The opportunity: take a look at the market for advice, identify a need that no one is meeting – or meeting well, in a way that will satisfy the regulator – and carve out a niche for yourself.
The proposition we are offering to our team has clear parameters. Every team member receives access to a financial health check, delivered by a quality advice firm using our technology.
This is not 360-degree advice, but it hits the key notes for the people in our business who are typically younger financial and tech professionals: protection levels, risk levels, pension contributions, mortgages, emergency cash and so on. Information is collected digitally and then discussed with an adviser on a video call.
Team members do not receive investment recommendations, but if they feel they need them at the end of the conversation they can opt to work with the adviser directly. The service is delivered at an affordable cost to us, and creates a revenue stream for the provider, as well as a gateway to new client relationships. We are paying a fixed annual fee per person.
Decumulation opportunities
Where else in the market might we identify opportunities for firms to provide their services in new ways? One area that looks ripe for innovation is decumulation – as highlighted by the FCA’s review of retirement income advice, launched in January.
The regulator notes the significant shift since pension freedoms in 2015 towards consumers remaining invested and drawing down from their portfolios, resulting in more complex advice requirements.
The question of fees for this group is a knotty one. If a client is drawing down, say, 4 per cent a year, and the adviser is taking 1 per cent a year that’s 25 per cent of their income, potentially on a declining pot.

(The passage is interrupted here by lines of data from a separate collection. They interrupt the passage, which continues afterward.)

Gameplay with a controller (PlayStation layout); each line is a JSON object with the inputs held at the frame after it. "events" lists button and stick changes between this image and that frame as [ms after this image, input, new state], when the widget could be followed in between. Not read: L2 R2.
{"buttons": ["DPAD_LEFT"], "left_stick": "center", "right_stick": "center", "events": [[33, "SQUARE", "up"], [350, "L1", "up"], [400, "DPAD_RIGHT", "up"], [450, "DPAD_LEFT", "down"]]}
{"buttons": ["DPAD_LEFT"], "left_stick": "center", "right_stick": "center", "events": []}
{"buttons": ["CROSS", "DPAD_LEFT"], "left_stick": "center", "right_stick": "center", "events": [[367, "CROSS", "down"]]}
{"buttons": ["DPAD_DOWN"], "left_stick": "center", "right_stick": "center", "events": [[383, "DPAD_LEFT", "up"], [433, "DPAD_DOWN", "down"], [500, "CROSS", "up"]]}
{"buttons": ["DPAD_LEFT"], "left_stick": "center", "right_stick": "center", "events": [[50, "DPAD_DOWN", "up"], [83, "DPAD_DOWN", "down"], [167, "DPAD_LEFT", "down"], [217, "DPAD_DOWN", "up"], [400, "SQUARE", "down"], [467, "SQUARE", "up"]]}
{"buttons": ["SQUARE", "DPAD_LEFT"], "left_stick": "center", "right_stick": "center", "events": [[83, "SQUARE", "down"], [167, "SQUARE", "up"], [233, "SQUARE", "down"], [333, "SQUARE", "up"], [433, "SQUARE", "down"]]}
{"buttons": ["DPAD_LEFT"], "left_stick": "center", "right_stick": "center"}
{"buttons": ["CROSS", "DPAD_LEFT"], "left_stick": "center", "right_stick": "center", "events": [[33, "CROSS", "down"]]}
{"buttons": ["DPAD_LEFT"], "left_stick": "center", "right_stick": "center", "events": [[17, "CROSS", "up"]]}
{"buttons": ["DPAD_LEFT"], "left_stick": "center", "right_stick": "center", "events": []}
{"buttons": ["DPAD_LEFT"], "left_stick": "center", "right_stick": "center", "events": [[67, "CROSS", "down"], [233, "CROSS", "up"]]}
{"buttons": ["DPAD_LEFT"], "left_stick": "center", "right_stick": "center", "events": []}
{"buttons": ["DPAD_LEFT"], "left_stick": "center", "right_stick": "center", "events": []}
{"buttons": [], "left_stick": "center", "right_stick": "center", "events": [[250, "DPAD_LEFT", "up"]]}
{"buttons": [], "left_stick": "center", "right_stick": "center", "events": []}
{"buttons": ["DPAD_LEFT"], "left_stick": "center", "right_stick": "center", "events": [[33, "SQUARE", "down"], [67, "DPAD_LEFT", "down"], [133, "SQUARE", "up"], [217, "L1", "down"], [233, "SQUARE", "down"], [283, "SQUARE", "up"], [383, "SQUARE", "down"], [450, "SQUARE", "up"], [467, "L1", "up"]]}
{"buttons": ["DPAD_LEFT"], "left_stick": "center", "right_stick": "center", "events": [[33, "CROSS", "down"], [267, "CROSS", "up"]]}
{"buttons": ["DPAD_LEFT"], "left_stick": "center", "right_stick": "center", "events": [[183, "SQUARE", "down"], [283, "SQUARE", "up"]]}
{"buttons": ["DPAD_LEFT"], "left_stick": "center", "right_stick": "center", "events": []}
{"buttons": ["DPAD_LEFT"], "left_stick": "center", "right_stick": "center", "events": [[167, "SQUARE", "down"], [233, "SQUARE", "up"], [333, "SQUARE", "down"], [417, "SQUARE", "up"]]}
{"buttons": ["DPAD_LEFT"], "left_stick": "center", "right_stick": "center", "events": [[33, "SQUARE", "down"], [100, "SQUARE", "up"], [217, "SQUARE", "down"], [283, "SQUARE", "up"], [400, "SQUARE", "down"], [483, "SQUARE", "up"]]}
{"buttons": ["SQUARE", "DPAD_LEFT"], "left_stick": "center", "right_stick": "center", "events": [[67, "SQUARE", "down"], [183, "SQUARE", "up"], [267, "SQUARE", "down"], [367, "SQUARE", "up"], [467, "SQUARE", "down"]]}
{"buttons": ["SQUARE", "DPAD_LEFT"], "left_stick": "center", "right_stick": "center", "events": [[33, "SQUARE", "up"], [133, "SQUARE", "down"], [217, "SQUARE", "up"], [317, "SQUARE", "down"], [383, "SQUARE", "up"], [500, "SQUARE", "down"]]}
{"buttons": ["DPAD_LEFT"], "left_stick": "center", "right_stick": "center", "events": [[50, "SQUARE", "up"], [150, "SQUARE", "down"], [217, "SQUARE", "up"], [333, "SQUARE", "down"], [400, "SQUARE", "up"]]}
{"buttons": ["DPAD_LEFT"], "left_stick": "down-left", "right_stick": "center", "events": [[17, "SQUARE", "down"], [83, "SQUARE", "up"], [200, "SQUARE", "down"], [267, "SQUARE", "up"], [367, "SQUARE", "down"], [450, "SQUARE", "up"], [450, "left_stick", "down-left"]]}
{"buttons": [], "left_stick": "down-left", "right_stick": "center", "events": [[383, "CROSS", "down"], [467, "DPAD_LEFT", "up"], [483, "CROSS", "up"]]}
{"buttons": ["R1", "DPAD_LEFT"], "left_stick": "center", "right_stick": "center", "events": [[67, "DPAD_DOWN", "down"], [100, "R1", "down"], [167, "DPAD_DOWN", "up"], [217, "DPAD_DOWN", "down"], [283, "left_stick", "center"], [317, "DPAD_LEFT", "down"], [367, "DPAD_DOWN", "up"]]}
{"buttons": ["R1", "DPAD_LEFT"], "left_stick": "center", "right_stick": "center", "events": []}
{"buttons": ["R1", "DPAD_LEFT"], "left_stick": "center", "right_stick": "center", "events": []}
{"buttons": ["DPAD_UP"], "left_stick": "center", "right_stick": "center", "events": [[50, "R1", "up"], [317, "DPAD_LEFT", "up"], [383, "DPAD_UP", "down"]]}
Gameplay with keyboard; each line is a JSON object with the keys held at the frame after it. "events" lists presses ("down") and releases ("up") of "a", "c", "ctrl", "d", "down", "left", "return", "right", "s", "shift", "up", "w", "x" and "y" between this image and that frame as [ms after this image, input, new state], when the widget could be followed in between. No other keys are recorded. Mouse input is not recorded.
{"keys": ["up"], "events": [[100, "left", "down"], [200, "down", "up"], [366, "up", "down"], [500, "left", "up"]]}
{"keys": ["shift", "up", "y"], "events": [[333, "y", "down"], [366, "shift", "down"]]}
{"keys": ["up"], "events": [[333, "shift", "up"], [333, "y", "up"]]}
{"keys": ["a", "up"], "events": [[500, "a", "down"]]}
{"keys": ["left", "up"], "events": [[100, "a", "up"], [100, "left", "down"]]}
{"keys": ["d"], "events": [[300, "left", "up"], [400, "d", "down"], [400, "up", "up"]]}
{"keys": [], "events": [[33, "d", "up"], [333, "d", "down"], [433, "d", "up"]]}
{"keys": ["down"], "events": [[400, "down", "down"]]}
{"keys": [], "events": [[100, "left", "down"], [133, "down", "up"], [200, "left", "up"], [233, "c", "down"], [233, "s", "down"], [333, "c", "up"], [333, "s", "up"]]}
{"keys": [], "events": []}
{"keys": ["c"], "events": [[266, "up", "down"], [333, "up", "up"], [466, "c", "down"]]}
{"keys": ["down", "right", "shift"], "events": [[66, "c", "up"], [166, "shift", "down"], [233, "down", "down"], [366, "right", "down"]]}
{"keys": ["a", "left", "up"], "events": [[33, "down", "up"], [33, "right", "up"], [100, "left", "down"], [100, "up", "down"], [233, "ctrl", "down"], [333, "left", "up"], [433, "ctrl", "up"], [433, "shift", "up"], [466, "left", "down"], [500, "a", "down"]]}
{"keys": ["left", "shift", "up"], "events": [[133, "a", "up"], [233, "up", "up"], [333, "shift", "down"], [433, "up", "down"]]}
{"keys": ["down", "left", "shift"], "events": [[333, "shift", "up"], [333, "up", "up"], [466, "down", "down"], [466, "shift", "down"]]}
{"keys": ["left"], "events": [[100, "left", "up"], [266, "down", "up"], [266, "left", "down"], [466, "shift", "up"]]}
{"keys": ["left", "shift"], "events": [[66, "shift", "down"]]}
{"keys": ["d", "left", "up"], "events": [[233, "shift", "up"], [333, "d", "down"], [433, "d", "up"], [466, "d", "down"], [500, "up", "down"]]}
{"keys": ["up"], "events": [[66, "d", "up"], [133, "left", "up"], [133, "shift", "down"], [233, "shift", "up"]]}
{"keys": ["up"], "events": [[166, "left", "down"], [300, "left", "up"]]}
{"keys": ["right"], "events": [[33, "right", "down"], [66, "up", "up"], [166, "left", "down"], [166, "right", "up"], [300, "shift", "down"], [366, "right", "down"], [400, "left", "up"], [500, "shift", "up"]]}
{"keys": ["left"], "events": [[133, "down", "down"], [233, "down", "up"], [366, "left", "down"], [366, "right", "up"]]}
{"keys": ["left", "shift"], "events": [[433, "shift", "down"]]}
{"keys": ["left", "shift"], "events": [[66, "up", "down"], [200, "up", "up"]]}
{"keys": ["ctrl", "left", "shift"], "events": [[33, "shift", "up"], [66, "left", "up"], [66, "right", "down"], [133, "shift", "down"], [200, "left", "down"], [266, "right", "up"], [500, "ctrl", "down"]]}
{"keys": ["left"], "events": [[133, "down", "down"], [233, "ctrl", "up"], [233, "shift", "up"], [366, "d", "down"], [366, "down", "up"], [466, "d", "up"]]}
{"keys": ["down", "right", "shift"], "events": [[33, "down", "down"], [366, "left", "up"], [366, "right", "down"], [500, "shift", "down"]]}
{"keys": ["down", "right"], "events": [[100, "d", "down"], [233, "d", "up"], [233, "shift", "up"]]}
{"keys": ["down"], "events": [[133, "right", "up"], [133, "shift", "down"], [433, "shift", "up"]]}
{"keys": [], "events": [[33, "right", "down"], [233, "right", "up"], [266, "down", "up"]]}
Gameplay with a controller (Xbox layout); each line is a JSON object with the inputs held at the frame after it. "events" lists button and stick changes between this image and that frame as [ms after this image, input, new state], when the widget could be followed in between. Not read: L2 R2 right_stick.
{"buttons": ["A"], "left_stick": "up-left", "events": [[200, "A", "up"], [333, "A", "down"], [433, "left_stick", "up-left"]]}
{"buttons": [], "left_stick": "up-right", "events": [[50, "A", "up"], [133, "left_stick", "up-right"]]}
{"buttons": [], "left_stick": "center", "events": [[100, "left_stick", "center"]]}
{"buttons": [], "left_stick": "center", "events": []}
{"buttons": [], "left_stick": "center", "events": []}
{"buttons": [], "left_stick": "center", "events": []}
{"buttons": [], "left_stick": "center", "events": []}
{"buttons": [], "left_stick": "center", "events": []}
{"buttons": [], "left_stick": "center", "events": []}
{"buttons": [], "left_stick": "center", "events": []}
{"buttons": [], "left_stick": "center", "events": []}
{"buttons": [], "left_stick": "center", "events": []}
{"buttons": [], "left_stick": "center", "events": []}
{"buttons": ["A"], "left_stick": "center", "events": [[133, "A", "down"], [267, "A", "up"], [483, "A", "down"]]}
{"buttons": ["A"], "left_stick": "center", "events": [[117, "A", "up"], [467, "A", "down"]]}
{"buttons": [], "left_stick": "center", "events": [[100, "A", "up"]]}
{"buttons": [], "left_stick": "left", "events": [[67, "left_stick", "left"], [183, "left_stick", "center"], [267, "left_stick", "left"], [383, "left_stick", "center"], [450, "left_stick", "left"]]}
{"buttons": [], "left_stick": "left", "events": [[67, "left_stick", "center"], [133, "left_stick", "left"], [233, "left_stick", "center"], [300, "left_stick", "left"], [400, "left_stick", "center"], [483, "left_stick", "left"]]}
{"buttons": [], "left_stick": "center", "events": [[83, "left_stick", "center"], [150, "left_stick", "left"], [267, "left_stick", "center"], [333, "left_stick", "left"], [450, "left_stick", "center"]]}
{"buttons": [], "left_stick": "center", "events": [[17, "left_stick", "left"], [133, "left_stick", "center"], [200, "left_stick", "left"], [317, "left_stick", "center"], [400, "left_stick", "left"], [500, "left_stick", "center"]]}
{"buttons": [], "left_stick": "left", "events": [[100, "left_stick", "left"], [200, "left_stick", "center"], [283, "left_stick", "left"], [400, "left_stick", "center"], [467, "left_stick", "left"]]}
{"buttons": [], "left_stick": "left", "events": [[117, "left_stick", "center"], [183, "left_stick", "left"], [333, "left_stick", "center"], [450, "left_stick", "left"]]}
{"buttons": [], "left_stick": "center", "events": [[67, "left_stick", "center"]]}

Complicating the picture is the fact that higher interest rates have improved the case for annuities – but for firms there is a clear incentive to keep clients invested. The potential for conflicts of interest in this area may increase, depending on the path of interest rates.
For clients with simple, moderately sized portfolios, who are early in retirement and in set-and-forget mode, is there an opportunity to provide a lower-touch, lower-cost service? Or to rethink the charging model?
Of course, there are knotty problems to navigate with clients in decumulation: estate planning, bereavement, the cost of care. Cash flow planning can be hugely beneficial in helping clients to cover their current expenses while looking after the future.